ページ抜粋 -
目次
1-1このプログラムは止めないといけないな。動物園としては役割が終わったんだな。有難う
私が動物園界に入ったのは昭和52年(1977年)、退職が令和4年(2022年)のことです。動物園界勤務期間は45年間です。その間には、こういった心の会話が何度かありました。
退職の日を迎えた時私には、動物園に胸を膨らませて就職したのが、昨日の様でした。私は、フェニックス自然動物園が誕生50年を迎えた時に園長職を辞することを申し出ました。
私なりの決め事がありました。
一つは、先人から受け継いだ動物園を50年間死亡事故ゼロで終えること。2つ目は、動物園の50歳の誕生日は私が園長として迎え、50周年記念催事は新しい園長によって迎えたいというものでした。
そして、先輩社員とよく話していたことがあります。まだ、私が飼育課長だった頃のことです。
「フェニックスにマサイキリンが絶えたら、責任とって辞職をしよう。」
この会話が退職するまで私の頭の中に残っていました。一時、3頭に減り少し危うかったのですが、年配キリンがメスの赤ちゃんを出産してくれました。口蹄疫禍のことです。
園長が3人変わっても果たされた約束
その当時、マサイキリンは鹿児島、熊本、宮崎の3市の動物園でしか飼育してなく、国内頭数も10頭を切っていました。そんな時、熊本市動物園のマサイキリンが妊娠したことを聞き、次世代のマサイキリン飼育を危惧して、当時の熊本市動物園長に出産した子供が雄個体だったら、宮崎市の動物園に婿入させることをお願いしていました。
キリンの妊娠期間は450日を超える長い期間です。
その後、熊本市動物園は園長が3名変わりました。さらに、父親キリンが死亡したにも関わらず、熊本市の動物園は約束を果たしてくれました。熊本市の保全意識の高さに感服と感激したものです。

生データ -
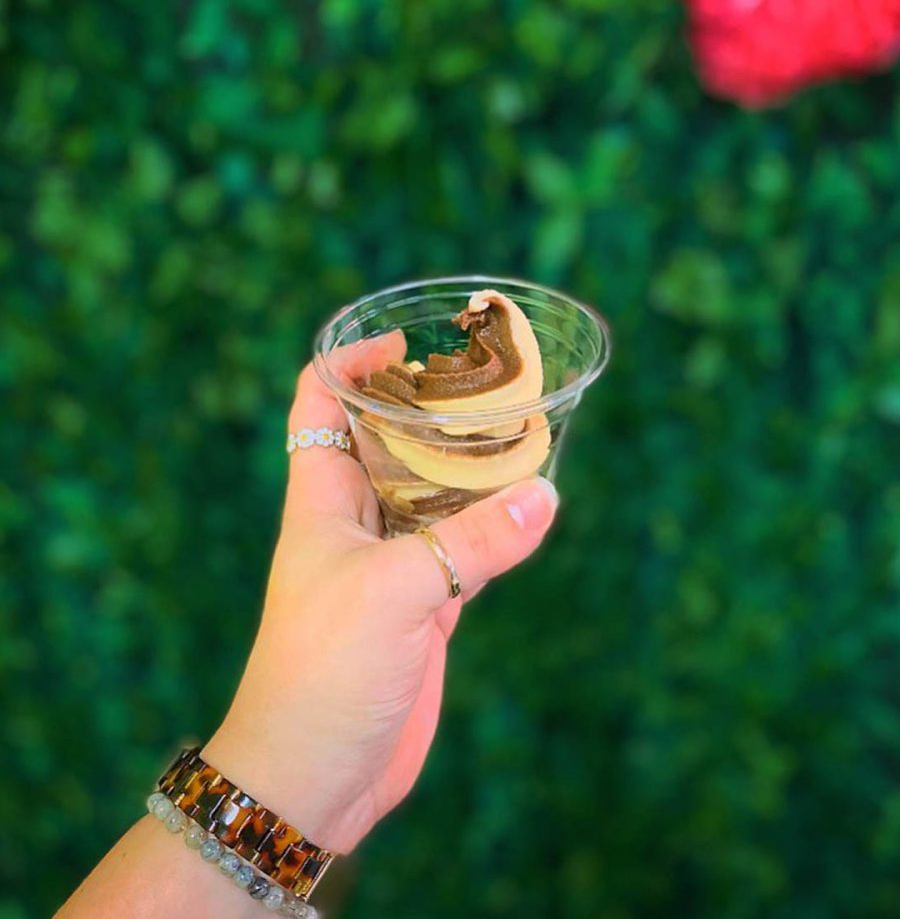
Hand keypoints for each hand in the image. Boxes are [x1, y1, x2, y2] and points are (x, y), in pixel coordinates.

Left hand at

問題 - 動物園の回想文のうち、「そして、先輩社員とよく話して」から始まって「ることをお願いしていました。」で終わる部分を、一字も変えずに返してください。

本問の結果 -
そして、先輩社員とよく話していたことがあります。まだ、私が飼育課長だった頃のことです。
「フェニックスにマサイキリンが絶えたら、責任とって辞職をしよう。」
この会話が退職するまで私の頭の中に残っていました。一時、3頭に減り少し危うかったのですが、年配キリンがメスの赤ちゃんを出産してくれました。口蹄疫禍のことです。
園長が3人変わっても果たされた約束
その当時、マサイキリンは鹿児島、熊本、宮崎の3市の動物園でしか飼育してなく、国内頭数も10頭を切っていました。そんな時、熊本市動物園のマサイキリンが妊娠したことを聞き、次世代のマサイキリン飼育を危惧して、当時の熊本市動物園長に出産した子供が雄個体だったら、宮崎市の動物園に婿入させることをお願いしていました。